BURGE'S BURGH The windmill tower on the hillside of the hamlet of Burgh, Suffolk (photo: Barry Hughes www.geograph.org.uk/photo/41986).
BURGE’S BURGH The windmill tower on the hillside of the hamlet of Burgh, Suffolk (Photo: Barry Hughes).

So I packed-up my room in a shared flat in London’s leafy Lewisham Park, and rented another in a tiny row of cottages in the charming little hamlet of Burgh, up a hill past a windmill from the even more charming village of Grundisburgh, just north of Ipswich, Suffolk’s historic county town.

With barely three days to prepare myself, I had to pack for a flight to Detroit, Michigan, to document the traditional skills of farming people across three states.

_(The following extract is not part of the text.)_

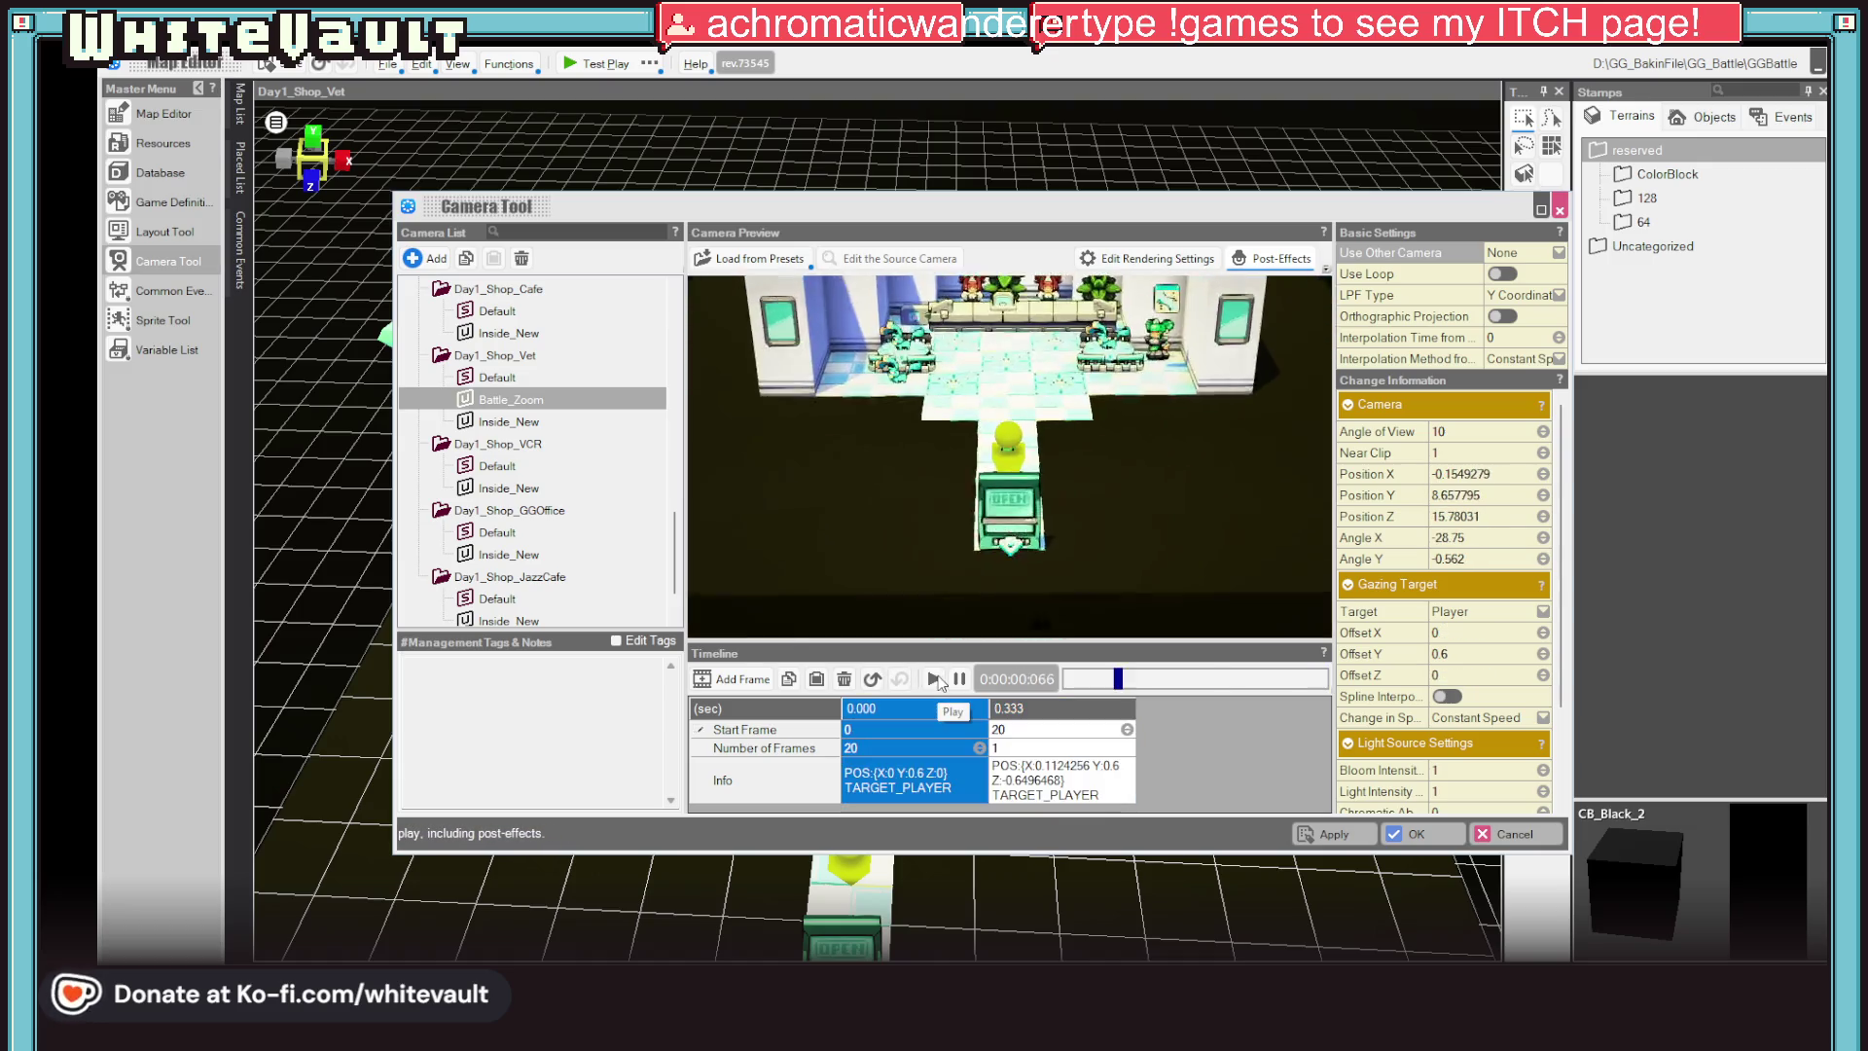
Slow the zoom by moving the second keyframe to frame 33, replay it, and preview without post-effects
left_click(1048, 729)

In the rush I didn’t get much of a chance to meet my new colleagues or my housemate, or settle into the Farming Press offices on the edge of Ipswich, a typical English company with some friendly faces, wanting to know this Australian who was going to work in the video department downstairs.

My first week’s pay was more than I would have earned in a month of cinema shifts. The Suffolk countryside was blossoming into a gorgeous spring. I got a touch of hay fever. I became lost on country lanes trying to find my way home. I was cornered by inquisitive cows. I bought my first ever car and was able to traverse the country without the crippling cost of train travel.

England had opened itself to me a little… and then I had to leave her in a rush of camera equipment and travelling instructions. America’s rural heartland was waiting.